ASSIGNMENT: Rename "log sheet" to "record sheet" everywhere in the data, and leave all other text exactly as it is.
+ + + + + + +
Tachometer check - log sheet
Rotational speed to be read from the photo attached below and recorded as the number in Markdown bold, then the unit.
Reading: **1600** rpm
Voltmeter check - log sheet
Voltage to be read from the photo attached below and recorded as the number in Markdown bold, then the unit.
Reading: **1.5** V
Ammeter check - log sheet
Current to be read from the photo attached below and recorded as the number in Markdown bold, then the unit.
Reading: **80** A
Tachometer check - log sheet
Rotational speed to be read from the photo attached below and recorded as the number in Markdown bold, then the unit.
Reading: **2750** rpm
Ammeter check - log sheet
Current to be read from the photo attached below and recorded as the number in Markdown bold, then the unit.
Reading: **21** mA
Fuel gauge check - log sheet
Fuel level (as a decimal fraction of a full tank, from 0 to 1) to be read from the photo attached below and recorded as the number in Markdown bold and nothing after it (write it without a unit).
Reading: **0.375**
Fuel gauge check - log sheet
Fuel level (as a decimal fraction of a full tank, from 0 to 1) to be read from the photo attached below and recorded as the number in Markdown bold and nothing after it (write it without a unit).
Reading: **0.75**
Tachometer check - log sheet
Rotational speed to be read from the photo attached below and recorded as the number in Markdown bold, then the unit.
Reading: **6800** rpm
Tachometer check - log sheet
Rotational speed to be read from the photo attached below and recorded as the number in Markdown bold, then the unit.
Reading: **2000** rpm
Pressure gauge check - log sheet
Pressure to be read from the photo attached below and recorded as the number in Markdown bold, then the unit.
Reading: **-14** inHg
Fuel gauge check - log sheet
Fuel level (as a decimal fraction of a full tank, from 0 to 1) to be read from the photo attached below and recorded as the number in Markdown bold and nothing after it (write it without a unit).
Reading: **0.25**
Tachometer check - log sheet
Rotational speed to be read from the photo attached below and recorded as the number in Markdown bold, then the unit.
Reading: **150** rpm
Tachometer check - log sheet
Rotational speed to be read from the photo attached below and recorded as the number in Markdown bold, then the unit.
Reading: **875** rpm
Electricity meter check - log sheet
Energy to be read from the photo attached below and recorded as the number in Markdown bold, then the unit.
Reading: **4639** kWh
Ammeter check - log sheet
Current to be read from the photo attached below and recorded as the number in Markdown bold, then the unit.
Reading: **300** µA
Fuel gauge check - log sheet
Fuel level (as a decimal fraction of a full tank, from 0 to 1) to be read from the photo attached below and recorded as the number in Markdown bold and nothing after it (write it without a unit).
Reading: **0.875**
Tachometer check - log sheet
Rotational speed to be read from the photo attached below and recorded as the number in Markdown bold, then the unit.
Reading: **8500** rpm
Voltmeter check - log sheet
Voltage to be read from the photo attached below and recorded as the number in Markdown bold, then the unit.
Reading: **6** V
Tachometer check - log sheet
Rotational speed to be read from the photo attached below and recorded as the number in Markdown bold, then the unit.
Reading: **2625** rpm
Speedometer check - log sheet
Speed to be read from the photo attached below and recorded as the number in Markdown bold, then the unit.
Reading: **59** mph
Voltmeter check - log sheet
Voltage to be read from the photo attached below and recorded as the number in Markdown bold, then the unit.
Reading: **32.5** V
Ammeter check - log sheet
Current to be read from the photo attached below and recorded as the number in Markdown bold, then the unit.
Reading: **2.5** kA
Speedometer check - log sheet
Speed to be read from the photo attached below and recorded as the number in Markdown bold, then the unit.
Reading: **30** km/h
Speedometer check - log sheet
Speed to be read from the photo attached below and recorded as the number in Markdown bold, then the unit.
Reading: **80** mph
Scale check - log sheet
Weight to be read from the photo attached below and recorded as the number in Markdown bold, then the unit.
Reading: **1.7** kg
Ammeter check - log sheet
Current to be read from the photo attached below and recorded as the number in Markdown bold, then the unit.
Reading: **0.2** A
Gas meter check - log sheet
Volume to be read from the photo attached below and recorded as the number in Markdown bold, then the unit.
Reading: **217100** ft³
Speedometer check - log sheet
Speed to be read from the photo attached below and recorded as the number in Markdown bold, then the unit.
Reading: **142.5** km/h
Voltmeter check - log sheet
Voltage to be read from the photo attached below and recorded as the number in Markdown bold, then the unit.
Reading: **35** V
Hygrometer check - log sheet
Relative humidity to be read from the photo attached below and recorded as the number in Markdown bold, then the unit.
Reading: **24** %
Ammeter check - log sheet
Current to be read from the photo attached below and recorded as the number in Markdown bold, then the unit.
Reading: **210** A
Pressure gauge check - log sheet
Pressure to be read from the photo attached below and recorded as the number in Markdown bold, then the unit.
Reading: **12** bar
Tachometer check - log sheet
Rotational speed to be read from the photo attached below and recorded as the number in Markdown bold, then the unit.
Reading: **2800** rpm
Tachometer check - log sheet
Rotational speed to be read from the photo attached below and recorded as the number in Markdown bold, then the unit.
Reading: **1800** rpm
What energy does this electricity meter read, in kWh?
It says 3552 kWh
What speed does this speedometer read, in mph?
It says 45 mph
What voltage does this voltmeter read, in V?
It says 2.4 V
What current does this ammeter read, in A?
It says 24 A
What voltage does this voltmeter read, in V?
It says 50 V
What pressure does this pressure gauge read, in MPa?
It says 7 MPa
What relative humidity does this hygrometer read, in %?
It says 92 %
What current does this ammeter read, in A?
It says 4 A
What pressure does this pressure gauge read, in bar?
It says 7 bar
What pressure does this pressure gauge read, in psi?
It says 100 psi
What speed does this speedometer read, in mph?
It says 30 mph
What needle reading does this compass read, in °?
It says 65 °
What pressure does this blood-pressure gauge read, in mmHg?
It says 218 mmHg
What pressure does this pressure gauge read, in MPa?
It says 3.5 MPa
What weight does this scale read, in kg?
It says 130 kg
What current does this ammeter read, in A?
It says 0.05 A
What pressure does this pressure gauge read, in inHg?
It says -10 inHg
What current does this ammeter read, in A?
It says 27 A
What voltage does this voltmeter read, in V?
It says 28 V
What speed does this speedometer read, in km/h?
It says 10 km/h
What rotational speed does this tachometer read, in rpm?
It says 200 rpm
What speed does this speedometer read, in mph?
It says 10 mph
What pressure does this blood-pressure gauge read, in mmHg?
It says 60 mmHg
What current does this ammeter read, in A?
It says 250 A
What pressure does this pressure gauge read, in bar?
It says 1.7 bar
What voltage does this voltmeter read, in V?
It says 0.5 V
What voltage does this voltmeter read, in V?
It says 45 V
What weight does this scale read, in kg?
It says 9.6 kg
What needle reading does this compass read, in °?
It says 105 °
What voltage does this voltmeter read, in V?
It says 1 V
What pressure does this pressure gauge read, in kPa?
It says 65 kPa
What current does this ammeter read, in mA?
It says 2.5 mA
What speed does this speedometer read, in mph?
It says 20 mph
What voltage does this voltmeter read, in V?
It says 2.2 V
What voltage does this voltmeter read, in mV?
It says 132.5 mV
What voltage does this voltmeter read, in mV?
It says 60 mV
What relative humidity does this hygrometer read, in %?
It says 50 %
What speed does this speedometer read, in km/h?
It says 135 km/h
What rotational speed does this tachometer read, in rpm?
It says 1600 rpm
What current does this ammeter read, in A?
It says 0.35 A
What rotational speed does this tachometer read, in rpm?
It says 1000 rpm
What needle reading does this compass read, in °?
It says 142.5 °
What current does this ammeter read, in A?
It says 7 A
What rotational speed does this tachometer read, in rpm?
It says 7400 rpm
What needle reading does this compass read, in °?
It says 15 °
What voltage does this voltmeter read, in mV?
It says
+ + + + + + +
YOUR RESPONSE:
Tachometer check - record sheet
Rotational speed to be read from the photo attached below and recorded as the number in Markdown bold, then the unit.
Reading: **1600** rpm
Voltmeter check - record sheet
Voltage to be read from the photo attached below and recorded as the number in Markdown bold, then the unit.
Reading: **1.5** V
Ammeter check - record sheet
Current to be read from the photo attached below and recorded as the number in Markdown bold, then the unit.
Reading: **80** A
Tachometer check - record sheet
Rotational speed to be read from the photo attached below and recorded as the number in Markdown bold, then the unit.
Reading: **2750** rpm
Ammeter check - record sheet
Current to be read from the photo attached below and recorded as the number in Markdown bold, then the unit.
Reading: **21** mA
Fuel gauge check - record sheet
Fuel level (as a decimal fraction of a full tank, from 0 to 1) to be read from the photo attached below and recorded as the number in Markdown bold and nothing after it (write it without a unit).
Reading: **0.375**
Fuel gauge check - record sheet
Fuel level (as a decimal fraction of a full tank, from 0 to 1) to be read from the photo attached below and recorded as the number in Markdown bold and nothing after it (write it without a unit).
Reading: **0.75**
Tachometer check - record sheet
Rotational speed to be read from the photo attached below and recorded as the number in Markdown bold, then the unit.
Reading: **6800** rpm
Tachometer check - record sheet
Rotational speed to be read from the photo attached below and recorded as the number in Markdown bold, then the unit.
Reading: **2000** rpm
Pressure gauge check - record sheet
Pressure to be read from the photo attached below and recorded as the number in Markdown bold, then the unit.
Reading: **-14** inHg
Fuel gauge check - record sheet
Fuel level (as a decimal fraction of a full tank, from 0 to 1) to be read from the photo attached below and recorded as the number in Markdown bold and nothing after it (write it without a unit).
Reading: **0.25**
Tachometer check - record sheet
Rotational speed to be read from the photo attached below and recorded as the number in Markdown bold, then the unit.
Reading: **150** rpm
Tachometer check - record sheet
Rotational speed to be read from the photo attached below and recorded as the number in Markdown bold, then the unit.
Reading: **875** rpm
Electricity meter check - record sheet
Energy to be read from the photo attached below and recorded as the number in Markdown bold, then the unit.
Reading: **4639** kWh
Ammeter check - record sheet
Current to be read from the photo attached below and recorded as the number in Markdown bold, then the unit.
Reading: **300** µA
Fuel gauge check - record sheet
Fuel level (as a decimal fraction of a full tank, from 0 to 1) to be read from the photo attached below and recorded as the number in Markdown bold and nothing after it (write it without a unit).
Reading: **0.875**
Tachometer check - record sheet
Rotational speed to be read from the photo attached below and recorded as the number in Markdown bold, then the unit.
Reading: **8500** rpm
Voltmeter check - record sheet
Voltage to be read from the photo attached below and recorded as the number in Markdown bold, then the unit.
Reading: **6** V
Tachometer check - record sheet
Rotational speed to be read from the photo attached below and recorded as the number in Markdown bold, then the unit.
Reading: **2625** rpm
Speedometer check - record sheet
Speed to be read from the photo attached below and recorded as the number in Markdown bold, then the unit.
Reading: **59** mph
Voltmeter check - record sheet
Voltage to be read from the photo attached below and recorded as the number in Markdown bold, then the unit.
Reading: **32.5** V
Ammeter check - record sheet
Current to be read from the photo attached below and recorded as the number in Markdown bold, then the unit.
Reading: **2.5** kA
Speedometer check - record sheet
Speed to be read from the photo attached below and recorded as the number in Markdown bold, then the unit.
Reading: **30** km/h
Speedometer check - record sheet
Speed to be read from the photo attached below and recorded as the number in Markdown bold, then the unit.
Reading: **80** mph
Scale check - record sheet
Weight to be read from the photo attached below and recorded as the number in Markdown bold, then the unit.
Reading: **1.7** kg
Ammeter check - record sheet
Current to be read from the photo attached below and recorded as the number in Markdown bold, then the unit.
Reading: **0.2** A
Gas meter check - record sheet
Volume to be read from the photo attached below and recorded as the number in Markdown bold, then the unit.
Reading: **217100** ft³
Speedometer check - record sheet
Speed to be read from the photo attached below and recorded as the number in Markdown bold, then the unit.
Reading: **142.5** km/h
Voltmeter check - record sheet
Voltage to be read from the photo attached below and recorded as the number in Markdown bold, then the unit.
Reading: **35** V
Hygrometer check - record sheet
Relative humidity to be read from the photo attached below and recorded as the number in Markdown bold, then the unit.
Reading: **24** %
Ammeter check - record sheet
Current to be read from the photo attached below and recorded as the number in Markdown bold, then the unit.
Reading: **210** A
Pressure gauge check - record sheet
Pressure to be read from the photo attached below and recorded as the number in Markdown bold, then the unit.
Reading: **12** bar
Tachometer check - record sheet
Rotational speed to be read from the photo attached below and recorded as the number in Markdown bold, then the unit.
Reading: **2800** rpm
Tachometer check - record sheet
Rotational speed to be read from the photo attached below and recorded as the number in Markdown bold, then the unit.
Reading: **1800** rpm
What energy does this electricity meter read, in kWh?
It says 3552 kWh
What speed does this speedometer read, in mph?
It says 45 mph
What voltage does this voltmeter read, in V?
It says 2.4 V
What current does this ammeter read, in A?
It says 24 A
What voltage does this voltmeter read, in V?
It says 50 V
What pressure does this pressure gauge read, in MPa?
It says 7 MPa
What relative humidity does this hygrometer read, in %?
It says 92 %
What current does this ammeter read, in A?
It says 4 A
What pressure does this pressure gauge read, in bar?
It says 7 bar
What pressure does this pressure gauge read, in psi?
It says 100 psi
What speed does this speedometer read, in mph?
It says 30 mph
What needle reading does this compass read, in °?
It says 65 °
What pressure does this blood-pressure gauge read, in mmHg?
It says 218 mmHg
What pressure does this pressure gauge read, in MPa?
It says 3.5 MPa
What weight does this scale read, in kg?
It says 130 kg
What current does this ammeter read, in A?
It says 0.05 A
What pressure does this pressure gauge read, in inHg?
It says -10 inHg
What current does this ammeter read, in A?
It says 27 A
What voltage does this voltmeter read, in V?
It says 28 V
What speed does this speedometer read, in km/h?
It says 10 km/h
What rotational speed does this tachometer read, in rpm?
It says 200 rpm
What speed does this speedometer read, in mph?
It says 10 mph
What pressure does this blood-pressure gauge read, in mmHg?
It says 60 mmHg
What current does this ammeter read, in A?
It says 250 A
What pressure does this pressure gauge read, in bar?
It says 1.7 bar
What voltage does this voltmeter read, in V?
It says 0.5 V
What voltage does this voltmeter read, in V?
It says 45 V
What weight does this scale read, in kg?
It says 9.6 kg
What needle reading does this compass read, in °?
It says 105 °
What voltage does this voltmeter read, in V?
It says 1 V
What pressure does this pressure gauge read, in kPa?
It says 65 kPa
What current does this ammeter read, in mA?
It says 2.5 mA
What speed does this speedometer read, in mph?
It says 20 mph
What voltage does this voltmeter read, in V?
It says 2.2 V
What voltage does this voltmeter read, in mV?
It says 132.5 mV
What voltage does this voltmeter read, in mV?
It says 60 mV
What relative humidity does this hygrometer read, in %?
It says 50 %
What speed does this speedometer read, in km/h?
It says 135 km/h
What rotational speed does this tachometer read, in rpm?
It says 1600 rpm
What current does this ammeter read, in A?
It says 0.35 A
What rotational speed does this tachometer read, in rpm?
It says 1000 rpm
What needle reading does this compass read, in °?
It says 142.5 °
What current does this ammeter read, in A?
It says 7 A
What rotational speed does this tachometer read, in rpm?
It says 7400 rpm
What needle reading does this compass read, in °?
It says 15 °
What voltage does this voltmeter read, in mV?
It says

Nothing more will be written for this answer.